In the recent issue of the New York Review of Books, Eyal Press writes of the growing movement in the Israeli army to refuse any order to forcibly evacuate west bank settlements as part of an agreement with the Palestinians. (Israel's Holy Warriors) Not only does this movement threaten the democratic character of Israel, but even more significantly, Press shows that the movement is overwhelmingly religious in character: “when the Israeli government introduced a plan to dismantle twenty-six illegal settlement outposts in the West Bank last May, a coalition of rabbis based in the settlements advocated refusal. ‘The holy Torah prohibits taking part in any act of uprooting Jews from any part of our sacred land,’ they wrote.” At the Har Bracha Hesder Yeshiva, which the Ministry of Defense had previously funded as part of a shared military/religious training program, Rabbi Eliezer Melamed, published a book distributed to its graduates that unabashedly promoted refusal: “‘A simple halakha [law] is that it is forbidden for any person, whether a soldier or an officer...to participate in the strictly forbidden act of expelling Jews from their homes and handing over any portion of the Land of Israel to enemies.’"

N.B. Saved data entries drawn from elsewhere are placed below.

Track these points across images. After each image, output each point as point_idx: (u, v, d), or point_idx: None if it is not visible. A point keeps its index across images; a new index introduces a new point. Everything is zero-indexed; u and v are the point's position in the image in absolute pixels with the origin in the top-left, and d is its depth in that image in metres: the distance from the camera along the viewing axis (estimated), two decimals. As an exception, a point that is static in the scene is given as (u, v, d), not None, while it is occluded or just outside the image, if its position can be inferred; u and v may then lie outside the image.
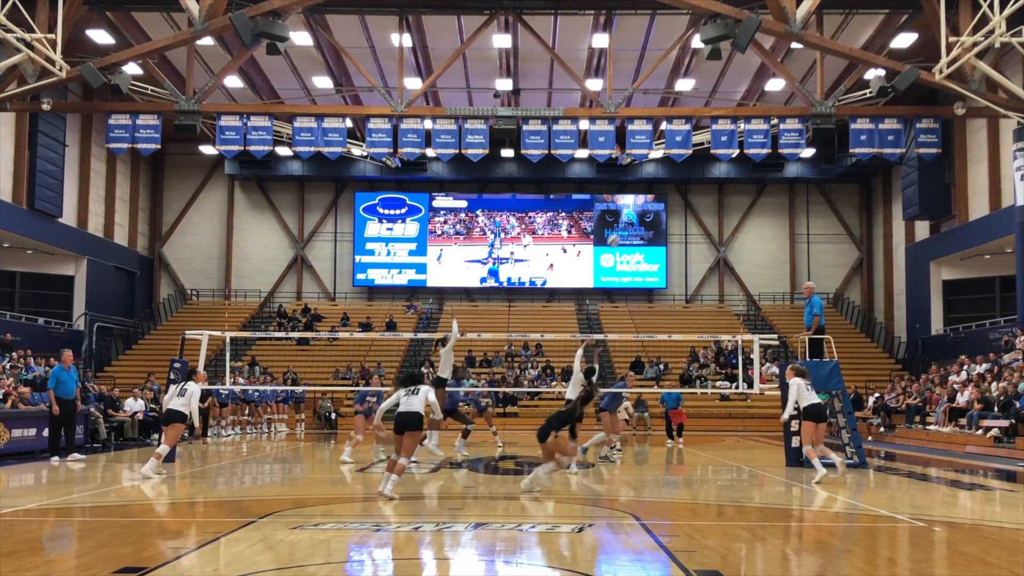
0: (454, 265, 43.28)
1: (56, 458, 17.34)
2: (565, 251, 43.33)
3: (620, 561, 7.89)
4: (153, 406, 24.53)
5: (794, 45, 26.86)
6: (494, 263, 43.25)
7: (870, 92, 24.72)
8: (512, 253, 43.26)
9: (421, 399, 11.48)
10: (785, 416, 15.00)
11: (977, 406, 22.55)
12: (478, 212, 43.54)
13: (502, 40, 29.49)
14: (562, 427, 12.02)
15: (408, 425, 11.40)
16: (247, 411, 28.41)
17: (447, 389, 16.96)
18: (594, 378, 13.68)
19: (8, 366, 23.79)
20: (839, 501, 11.97)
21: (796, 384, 14.08)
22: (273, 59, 29.68)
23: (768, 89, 33.65)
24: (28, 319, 32.64)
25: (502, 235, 43.28)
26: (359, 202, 43.41)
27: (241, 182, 43.62)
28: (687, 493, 12.47)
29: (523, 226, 43.34)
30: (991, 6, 20.86)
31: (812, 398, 14.07)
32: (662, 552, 7.96)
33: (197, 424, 20.72)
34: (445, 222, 43.46)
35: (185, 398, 14.36)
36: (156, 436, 21.22)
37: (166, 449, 14.49)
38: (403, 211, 43.36)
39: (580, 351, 15.62)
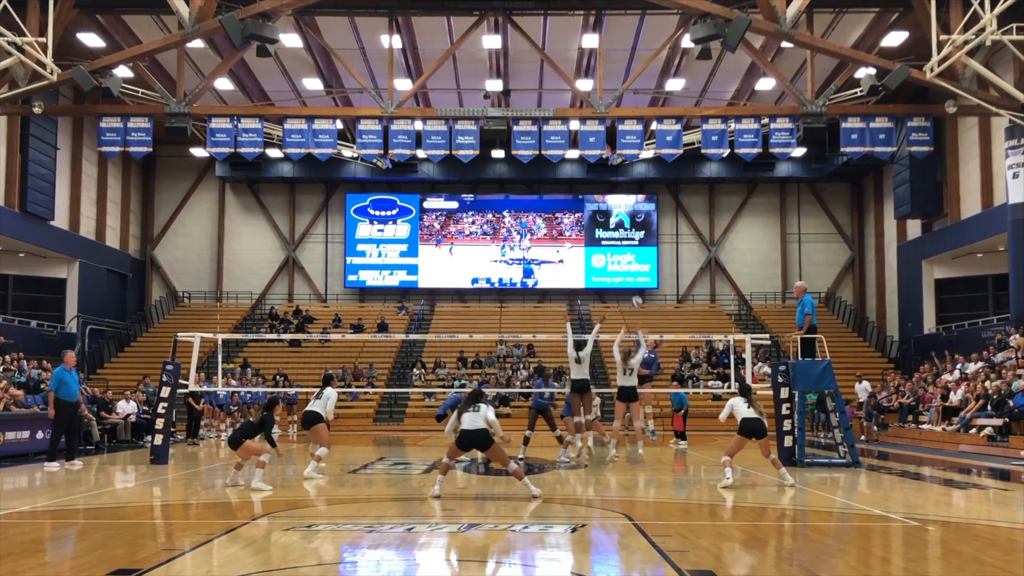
0: (445, 266, 43.25)
1: (55, 464, 16.33)
2: (557, 251, 43.32)
3: (613, 562, 7.89)
4: (146, 408, 24.47)
5: (784, 44, 26.88)
6: (485, 264, 43.20)
7: (861, 91, 24.77)
8: (504, 254, 43.26)
9: (483, 416, 11.63)
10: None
11: (972, 404, 22.57)
12: (469, 213, 43.51)
13: (492, 41, 29.49)
14: None
15: (476, 443, 11.61)
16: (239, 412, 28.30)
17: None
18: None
19: (1, 369, 23.70)
20: (833, 501, 11.99)
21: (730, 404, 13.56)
22: (263, 61, 29.64)
23: (758, 88, 33.69)
24: (21, 322, 32.55)
25: (493, 236, 43.27)
26: (350, 203, 43.35)
27: (232, 184, 43.54)
28: (680, 493, 12.46)
29: (515, 227, 43.32)
30: (982, 4, 20.95)
31: (748, 413, 13.17)
32: (655, 552, 7.96)
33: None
34: (436, 223, 43.43)
35: (322, 401, 14.95)
36: (149, 438, 21.07)
37: (324, 451, 14.91)
38: (394, 212, 43.31)
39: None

The problem here is not just the obvious one: how can there be peace if right wing religious types control the army? Rather, the problem is a religious one. Is it in fact forbidden by Jewish law to make a peace deal with the Palestinians that includes relinquishment of West Bank territory?

Now, I admit that I don’t know much about the intricacies of Jewish law. I have never read the works of the late Rabbi Tzvi Yehuda Kook, considered the spiritual father of the settlement movement. But it is hard for me to understand the legal position being proposed. In a sense, the entire Talmudic project represented an acknowledgement that giving up the holy land without further violence against Rome was the proper Jewish action after the Bar Kochba rebellion in 132. In addition, a peace deal with the Palestinians would not exclude Jews necessarily from land promised by God in the Torah. After a peace deal, one would simply live there under Palestinian authority and law. That was always the case with Jews living in Israel prior to 1948. Surely there was no religious obligation to seize the land throughout all that time.

As I say, I cannot make these arguments since I don’t know and don’t care about Jewish law. But that is true of secular Muslims as well in terms of violence. It is time to ask, where are the Jewish rabbis who should be contesting the settler interpretation of Jewish law? And I don’t mean just in Israel. Where are the rabbis here in America? And I am not talking about liberal rabbis making essentially political arguments for peace. Where are the serious Jewish scholars to contest with the rabbinic right wing from within the tradition? They have thus far been silent. Just like many Muslim leaders.